ACTIVITY: What is needed is an exact repeat of the entries, with no pictures in it.

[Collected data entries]
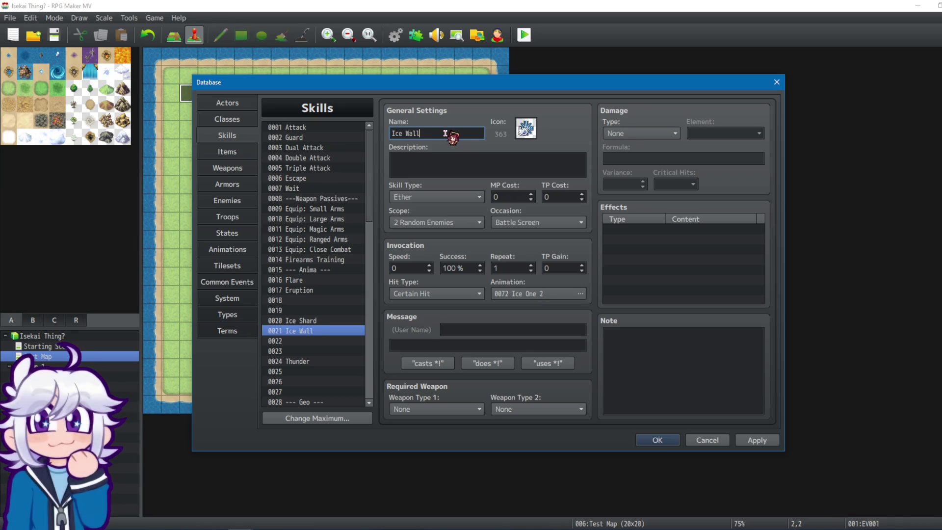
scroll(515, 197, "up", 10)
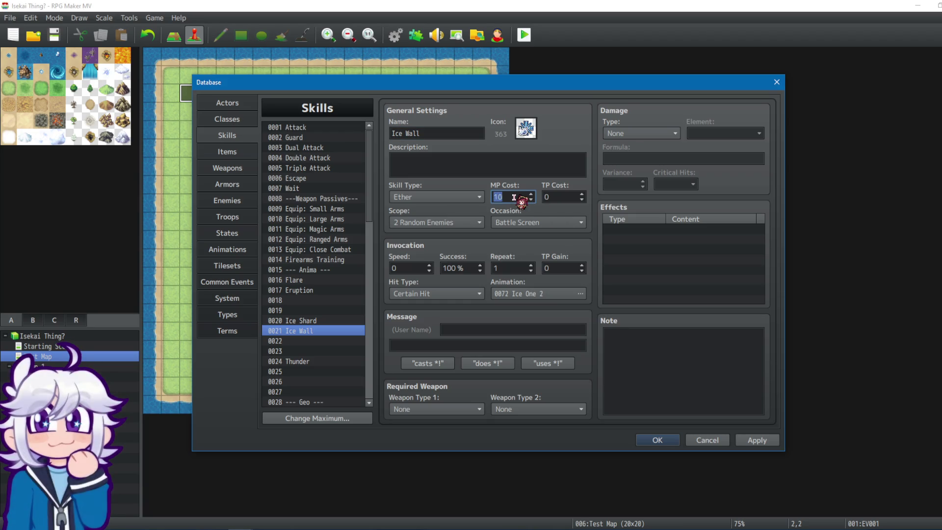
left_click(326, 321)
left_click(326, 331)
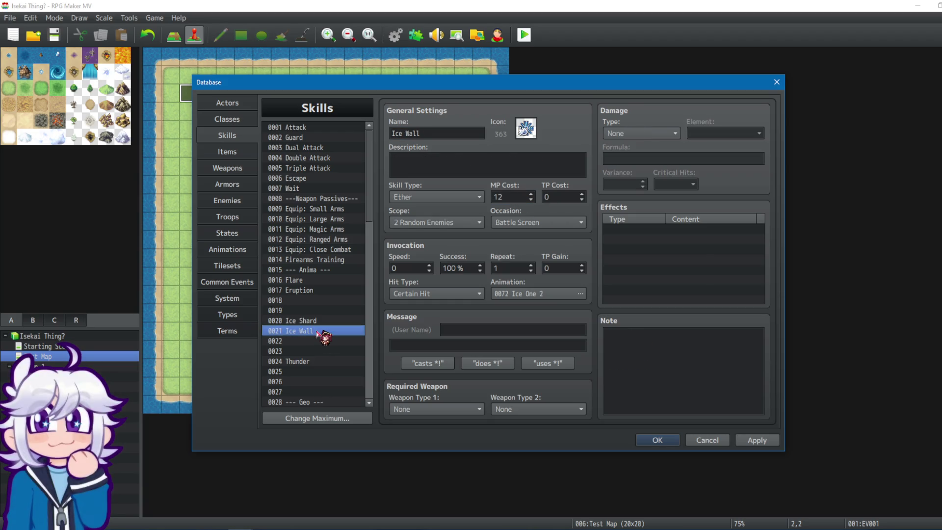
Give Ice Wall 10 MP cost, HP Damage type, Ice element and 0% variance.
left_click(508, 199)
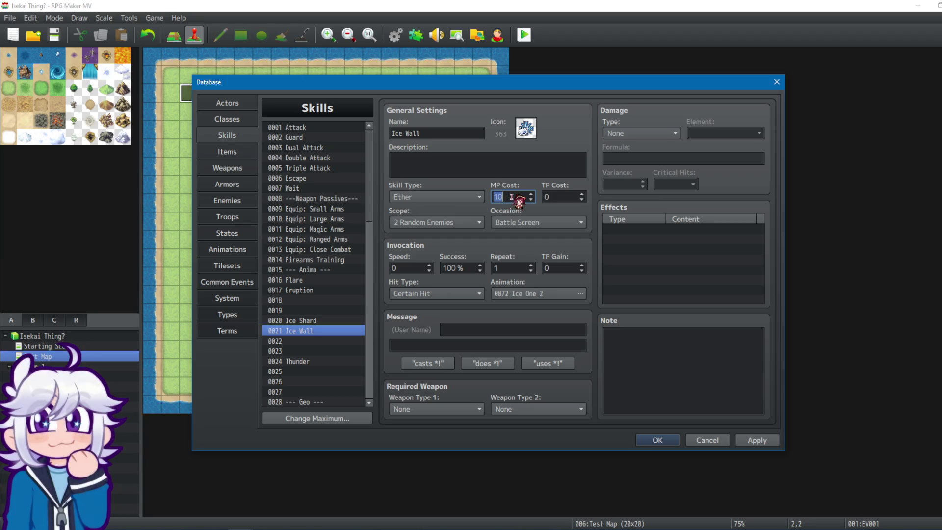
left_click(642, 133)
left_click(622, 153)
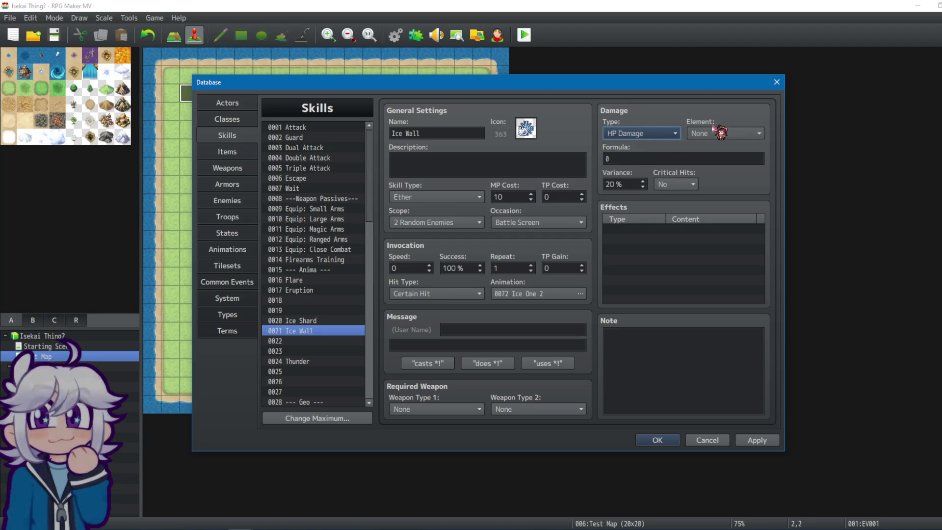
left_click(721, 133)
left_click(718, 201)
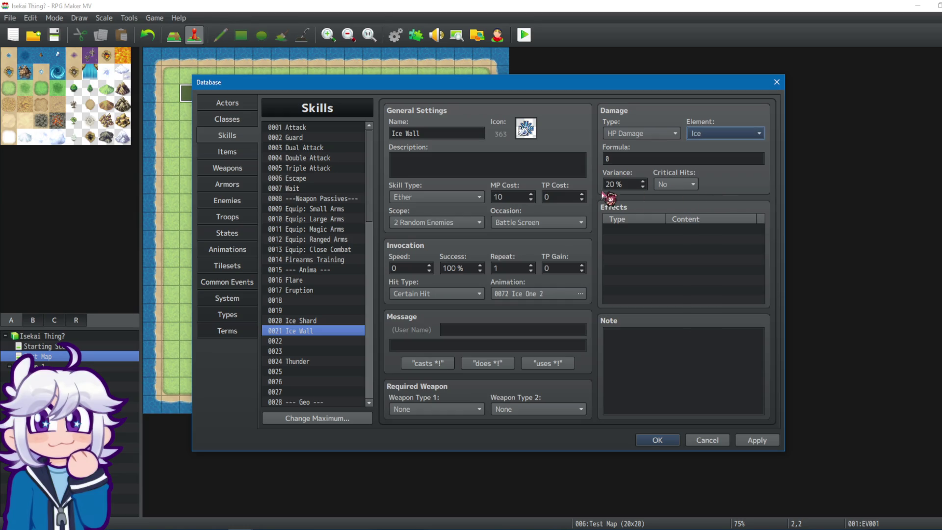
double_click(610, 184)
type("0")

RESPONSE TO THE TASK:
scroll(515, 197, "up", 10)
left_click(326, 321)
left_click(326, 331)
Give Ice Wall 10 MP cost, HP Damage type, Ice element and 0% variance.
left_click(508, 199)
left_click(642, 133)
left_click(622, 153)
left_click(721, 133)
left_click(718, 201)
double_click(610, 184)
type("0")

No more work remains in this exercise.